Modernizing legacy code at LinkedIn: how big bang versus gradual approach caused conflict

Modernizing legacy code at LinkedIn: how big bang versus gradual approach caused conflict

Former LinkedIn senior staff engineer Chris Krycho has spoken about the complexities of modernizing legacy code and how conflicts over the best approach ended with him leaving the Microsoft-owned company.

Krycho was at LinkedIn for nearly five years, between January 2019 and October 2023, and according to his bio on the site, was tech lead for the LinkedIn.com web site. His bio also notes that he “designed a migration strategy away from Ember. We did not use it – ask me!”

He was asked about this and other things in a Corecursive podcast, which gives insight into both the code behind LinkedIn and the challenges of maintaining and modernizing a large legacy codebase.

The LinkedIn front end in 2019 had 2 million lines of code, he said, and took 17 minutes to build. On the back end there were “monstrous API servers,” supporting the LinkedIn functionality, the ad server, LinkedIn Learning and more.

The site was built using Ember.js, Krycho said, and his first big project was to modernize the code to use JavaScript classes. He ran up against some corporate policies, where a process that involved multiple teams could not tie up more than 10 percent of their time. His solution was to automate the revisions as much as possible, but it still took 18 months to complete the work, which was constantly delayed by teams who said they did not have time because of other demands. 

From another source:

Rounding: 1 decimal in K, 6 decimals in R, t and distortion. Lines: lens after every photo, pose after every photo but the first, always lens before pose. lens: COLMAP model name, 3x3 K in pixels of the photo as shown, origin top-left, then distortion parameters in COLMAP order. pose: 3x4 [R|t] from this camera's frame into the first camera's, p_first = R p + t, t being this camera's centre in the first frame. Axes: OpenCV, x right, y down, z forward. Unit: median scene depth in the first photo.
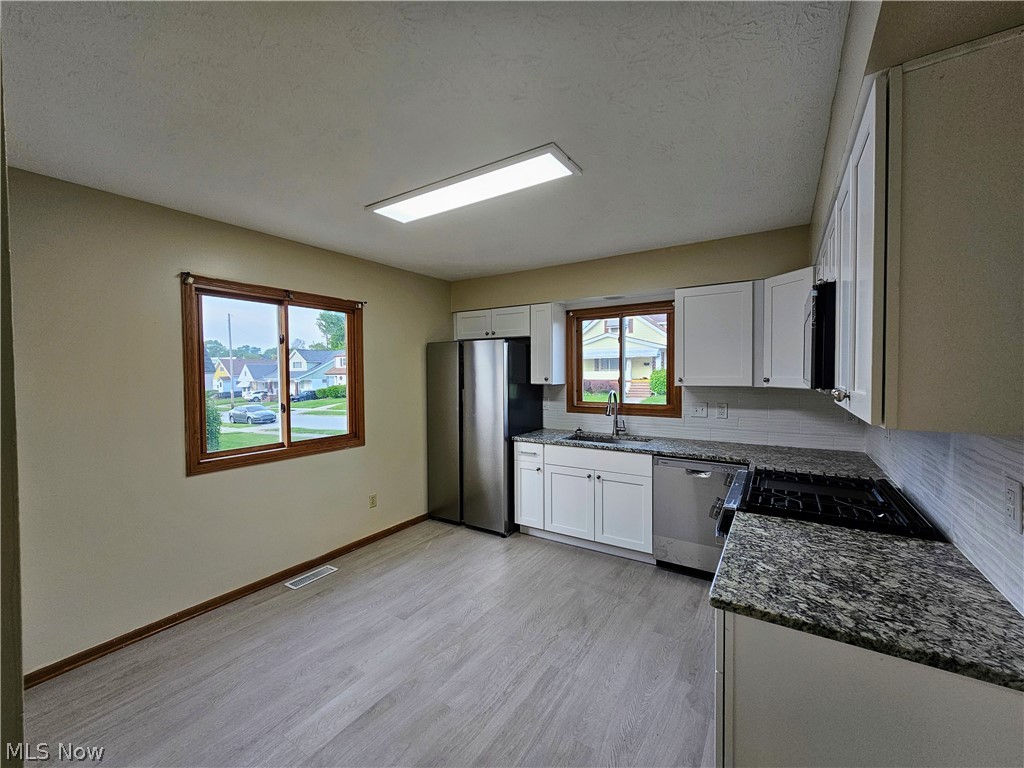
lens RADIAL K [[421.0, 0, 506.2], [0, 421.0, 386.3], [0, 0, 1]] dist [0.002362, 0.000260]
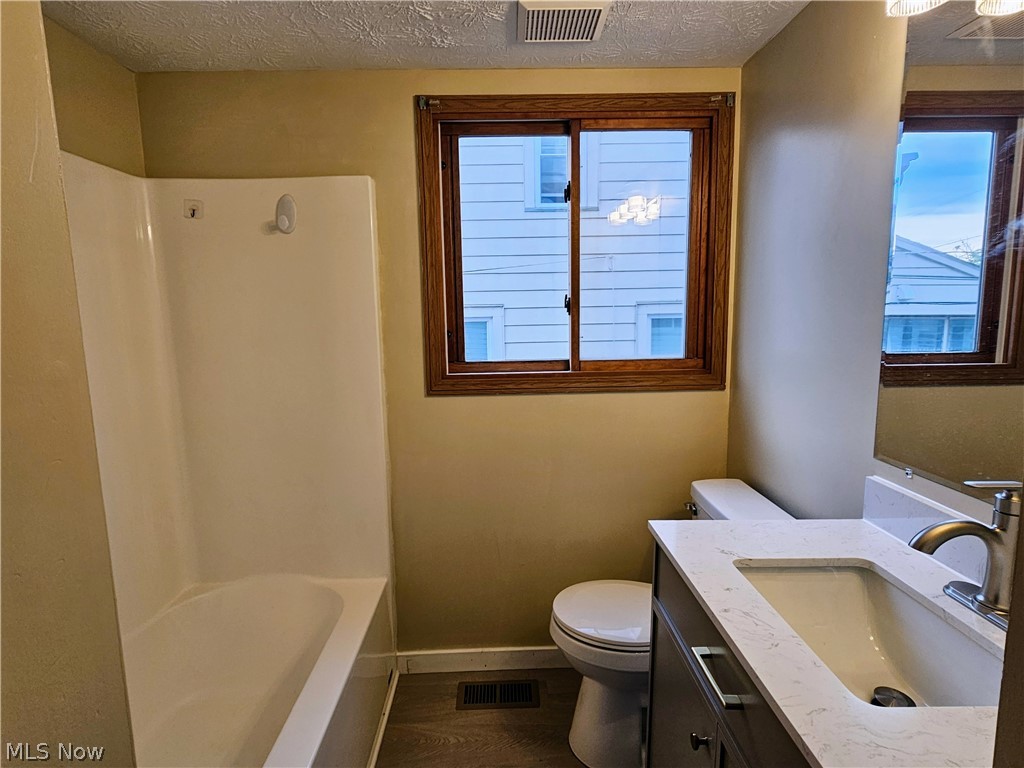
lens RADIAL K [[421.0, 0, 512.8], [0, 421.0, 383.3], [0, 0, 1]] dist [0.002362, 0.000260]
pose [[0.825873, -0.067115, 0.559848, 0.002003], [0.031532, 0.996834, 0.072985, 0.033996], [-0.562974, -0.042623, 0.825375, 0.816395]]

This experience was a clue that there were organizational and cultural factors that made major improvements hard to implement, even when all agreed they were worthwhile. 

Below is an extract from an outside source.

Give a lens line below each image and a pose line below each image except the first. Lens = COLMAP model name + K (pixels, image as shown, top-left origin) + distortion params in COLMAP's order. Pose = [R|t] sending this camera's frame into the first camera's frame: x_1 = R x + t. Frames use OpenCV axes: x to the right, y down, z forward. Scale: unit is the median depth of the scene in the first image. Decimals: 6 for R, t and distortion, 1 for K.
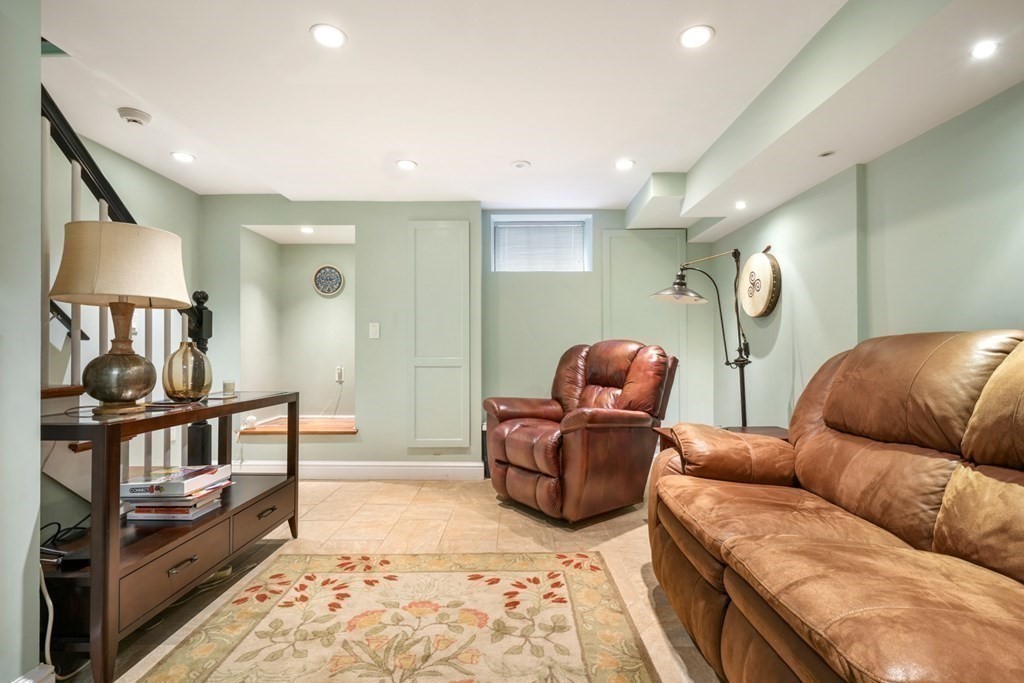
lens RADIAL K [[469.8, 0, 513.7], [0, 469.8, 345.2], [0, 0, 1]] dist [0.003470, 0.000745]
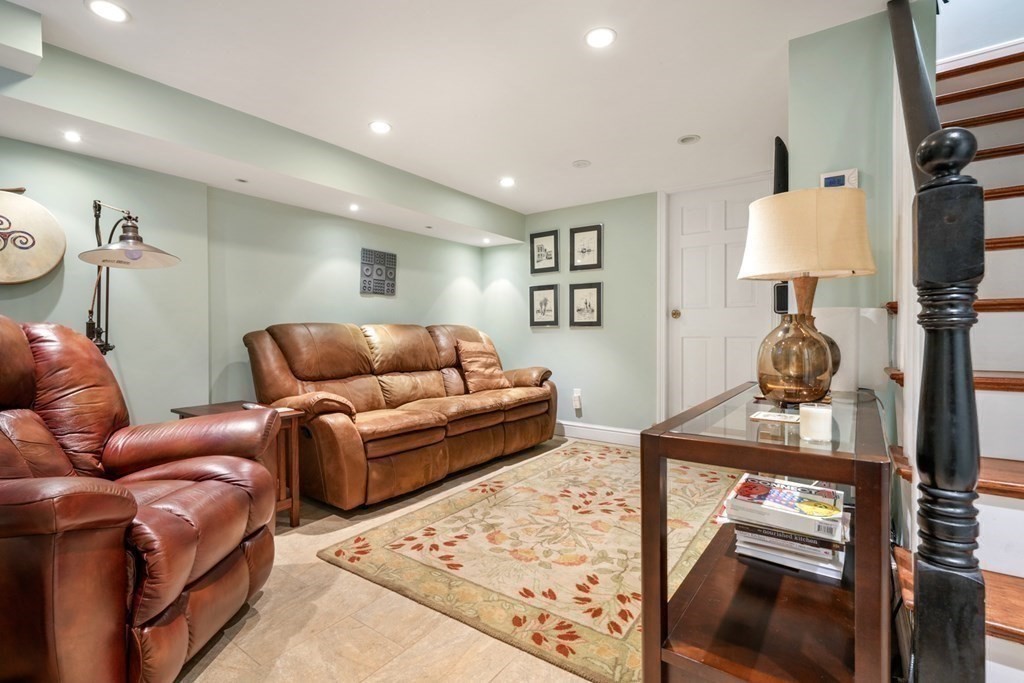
lens RADIAL K [[469.8, 0, 513.9], [0, 469.8, 337.8], [0, 0, 1]] dist [0.003470, 0.000745]
pose [[-0.811334, -0.001689, 0.584580, -0.777866], [-0.004350, 0.999986, -0.003149, 0.030985], [-0.584566, -0.005098, -0.811330, 1.794050]]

Despite the move to classes, there were still many errors in the code and Krycho’s next task was to migrate piece by piece to TypeScript. That proceeded, though adding to his workload as TypeScript migration issues landed on his desk. 

There was still the problem of Ember.js. LinkedIn was the “biggest user of Ember.js in the world,” Krycho said, but he saw that it was not the best solution in many parts of the code. He determined to move away from Ember.js to React. How could that be done with what was now 3 million lines of code in a way that would not break the 10 percent rule?

Krycho came up with a plan that he believed would work, though it would take “three to five years. And three years was very optimistic.” It would again involve developing automations, and “the idea was that product teams will never really have to stop.”

In the meantime though, another group within the company came up with an alternative that Krycho summarized as being “about rewriting both the mobile and the desktop apps.” This big bang approach, versus Krycho’s five year plan, resonated better with LinkedIn leadership, he said. “My pitch lost.”

Along the way, Krycho describes some deep-seated issues with the LinkedIn codebase, one of which led to outages over the Christmas holiday. The cause was memory leaks in pre-rendering services, combined with automated processes that restart servers if they use too much memory. A misconfiguration meant that too many servers got restarted at the same time, causing the remaining servers to fail as well. “We would end up taking down an entire data center of these servers,” he said.

Why were there so many problems with the code? Krycho attributes it to technical debt caused by prioritising new features over code quality. “When velocity becomes the primary or driving value that everything else is subservient to, it leaves you in a spot where maybe you have good velocity initially, but you can’t sustain it over time,” he said.

His reflection implies that the LinkedIn big-bang rewrite proposal may repeat that same problem.

Krycho emphasised that he “loved my time at LinkedIn” and that, “I’ve learned a ton,” even if the outcome for him was that “I’m not going to spend years of my life trying to build in a way and on things that I ultimately don’t believe in.” He gives only his own perspective and there is much that is unknown, not least how the alternative plan is proceeding.

Irrespective of the outcome for LinkedIn though, it is an example of how hard it is to modernize a large codebase, the reality of technical debt, and the challenge of balancing business demands with the less exciting task of making code more performant and resilient.